Contact: Brad Sperber, Senior Mediator, The Keystone Center (202)-452-1593  
Email: research.integrity@keystone.org

WASHINGTON, D.C. (September 18, 2012) – Scientists and policy experts from industry, government, and nonprofit sectors reached consensus on ways to improve the rigor and transparency of regulatory decision-making in a report being released today. The Research Integrity Roundtable, a cross-sector working group convened and facilitated by The Keystone Center, an independent public policy organization, is releasing the new report to improve the scientific analysis and independent expert reviews which underpin many important regulatory decisions. The report, Model Practices and Procedures for Improving the Use of Science in Regulatory Decision-Making, builds on the work of the Bipartisan Policy Center (BPC) in its 2009 report Science for Policy Project: Improving the Use of Science in Regulatory Policy.

"Americans need to have confidence in a U.S. regulatory system that encourages rational, science-based decision-making," said Mike Walls, Vice President of Regulatory and Technical Affairs for the American Chemistry Council (ACC), one of the sponsors of the Keystone Roundtable. "For this report, a broad spectrum of stakeholders came together to identify and help resolve some of the more troubling inconsistencies and roadblocks at the intersection of science and regulatory policy."

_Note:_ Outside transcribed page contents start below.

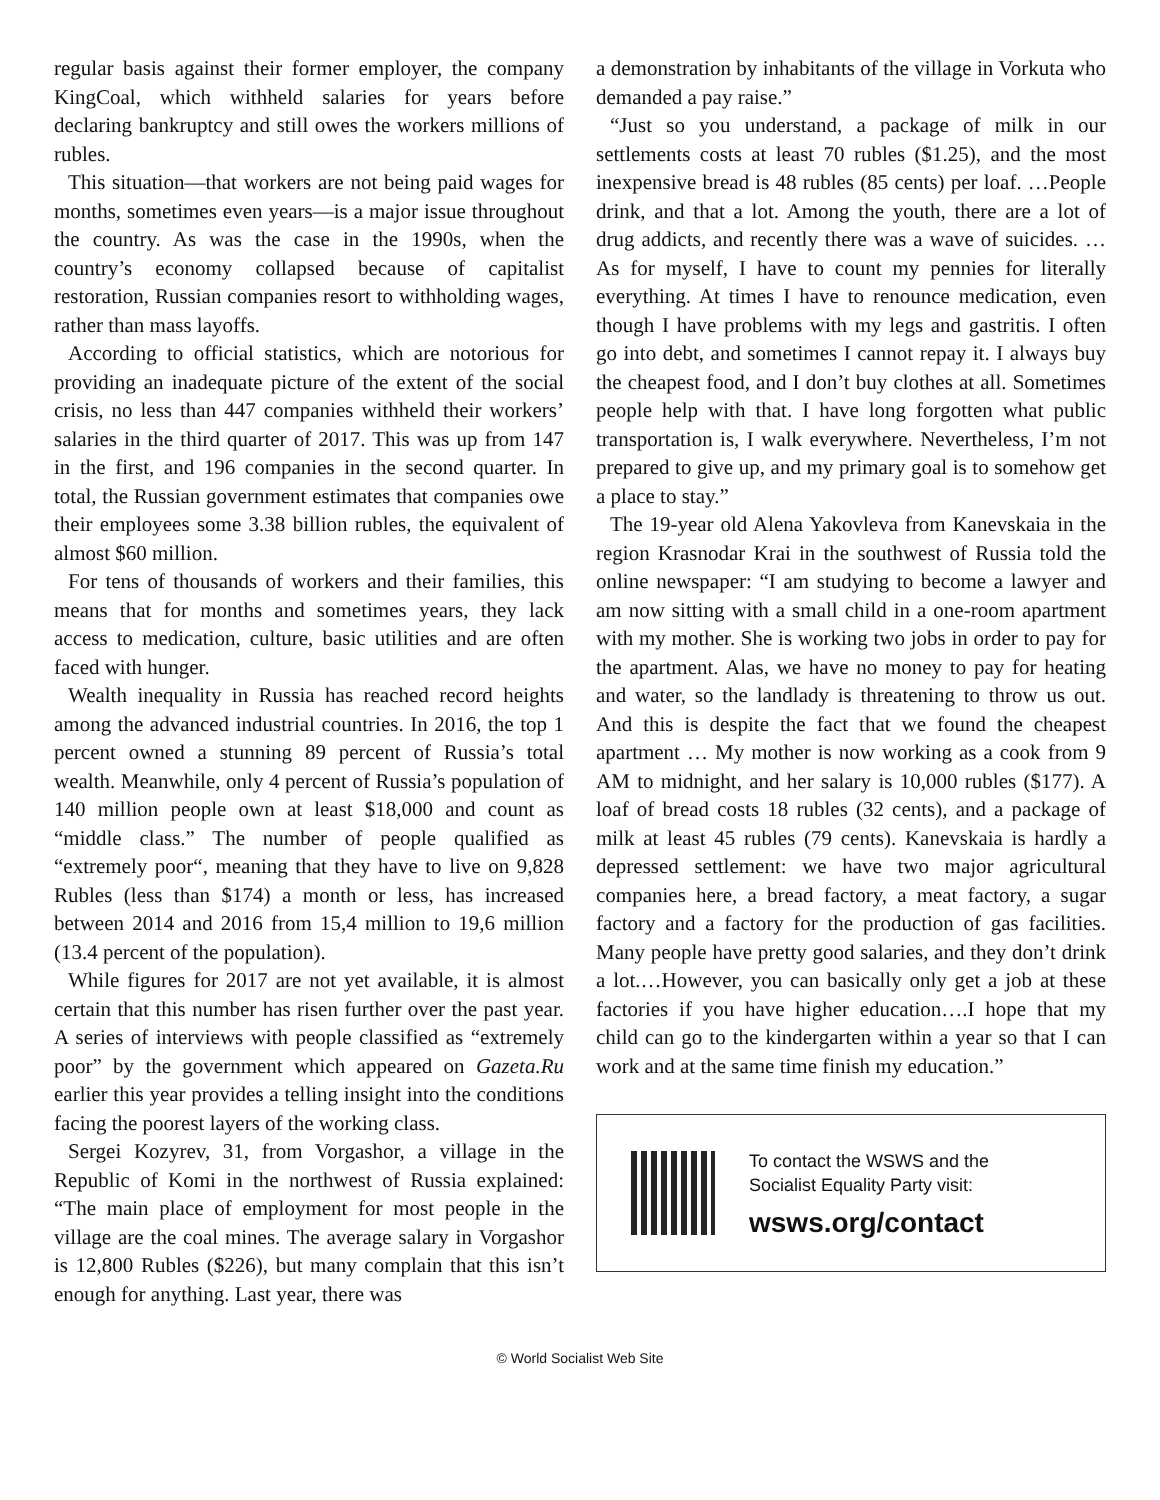regular basis against their former employer, the company KingCoal, which withheld salaries for years before declaring bankruptcy and still owes the workers millions of rubles.
This situation—that workers are not being paid wages for months, sometimes even years—is a major issue throughout the country. As was the case in the 1990s, when the country’s economy collapsed because of capitalist restoration, Russian companies resort to withholding wages, rather than mass layoffs.
According to official statistics, which are notorious for providing an inadequate picture of the extent of the social crisis, no less than 447 companies withheld their workers’ salaries in the third quarter of 2017. This was up from 147 in the first, and 196 companies in the second quarter. In total, the Russian government estimates that companies owe their employees some 3.38 billion rubles, the equivalent of almost $60 million.
For tens of thousands of workers and their families, this means that for months and sometimes years, they lack access to medication, culture, basic utilities and are often faced with hunger.
Wealth inequality in Russia has reached record heights among the advanced industrial countries. In 2016, the top 1 percent owned a stunning 89 percent of Russia’s total wealth. Meanwhile, only 4 percent of Russia’s population of 140 million people own at least $18,000 and count as “middle class.” The number of people qualified as “extremely poor“, meaning that they have to live on 9,828 Rubles (less than $174) a month or less, has increased between 2014 and 2016 from 15,4 million to 19,6 million (13.4 percent of the population).
While figures for 2017 are not yet available, it is almost certain that this number has risen further over the past year. A series of interviews with people classified as “extremely poor” by the government which appeared on Gazeta.Ru earlier this year provides a telling insight into the conditions facing the poorest layers of the working class.
Sergei Kozyrev, 31, from Vorgashor, a village in the Republic of Komi in the northwest of Russia explained: “The main place of employment for most people in the village are the coal mines. The average salary in Vorgashor is 12,800 Rubles ($226), but many complain that this isn’t enough for anything. Last year, there was
a demonstration by inhabitants of the village in Vorkuta who demanded a pay raise.”
“Just so you understand, a package of milk in our settlements costs at least 70 rubles ($1.25), and the most inexpensive bread is 48 rubles (85 cents) per loaf. …People drink, and that a lot. Among the youth, there are a lot of drug addicts, and recently there was a wave of suicides. … As for myself, I have to count my pennies for literally everything. At times I have to renounce medication, even though I have problems with my legs and gastritis. I often go into debt, and sometimes I cannot repay it. I always buy the cheapest food, and I don’t buy clothes at all. Sometimes people help with that. I have long forgotten what public transportation is, I walk everywhere. Nevertheless, I’m not prepared to give up, and my primary goal is to somehow get a place to stay.”
The 19-year old Alena Yakovleva from Kanevskaia in the region Krasnodar Krai in the southwest of Russia told the online newspaper: “I am studying to become a lawyer and am now sitting with a small child in a one-room apartment with my mother. She is working two jobs in order to pay for the apartment. Alas, we have no money to pay for heating and water, so the landlady is threatening to throw us out. And this is despite the fact that we found the cheapest apartment … My mother is now working as a cook from 9 AM to midnight, and her salary is 10,000 rubles ($177). A loaf of bread costs 18 rubles (32 cents), and a package of milk at least 45 rubles (79 cents). Kanevskaia is hardly a depressed settlement: we have two major agricultural companies here, a bread factory, a meat factory, a sugar factory and a factory for the production of gas facilities. Many people have pretty good salaries, and they don’t drink a lot.…However, you can basically only get a job at these factories if you have higher education….I hope that my child can go to the kindergarten within a year so that I can work and at the same time finish my education.”
To contact the WSWS and the
Socialist Equality Party visit:
wsws.org/contact
© World Socialist Web Site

Controversies surrounding a regulatory decision often arise over the composition and transparency of scientific advisory panels and the scientific analysis used to support such decisions. The Roundtable's report is the product of 18 months of deliberations among experts from advocacy groups, professional associations and industry, as well as liaisons from several key Federal agencies. The report centers on two main public policy challenges that lead to controversy in the regulatory process: appointments of scientific experts, and the conduct of systematic scientific reviews.

The Roundtable's recommendations aim to improve the selection process for scientists on federal advisory panels and the scientific analysis used to draw conclusions that inform policy. The report seeks to maximize transparency and objectivity at every step in the regulatory decision-making process by informing the formation of scientific advisory committees and use of systematic reviews. The Roundtable's report offers specific recommendations for improving expert panel selection by better addressing potential conflicts of interest and bias. In addition, the report recommends ways to improve systematic reviews of scientific studies by outlining a step-by-step process, and by calling for clearer criteria to determine the relevance and credibility of studies.

"Conflicted experts and poor scientific assessments threaten the scientific integrity of agency decision making as well as the public's faith in agencies to protect their health and safety," said Francesca Grifo, Senior Scientist and Science Policy Fellow for the Union of Concerned Scientists. "Given the abundance of inflamed partisan dialogue around regulatory issues, it was refreshing to be a part of a rational and respectful roundtable. If adopted by agencies, the changes recommended in the report have the potential to reduce the ability of narrow interests to weaken regulations' power to protect the public good."

The Keystone Center and members of the Research Integrity Roundtable welcome additional conversations and dialogue on the matters explored in and recommendations presented in this report.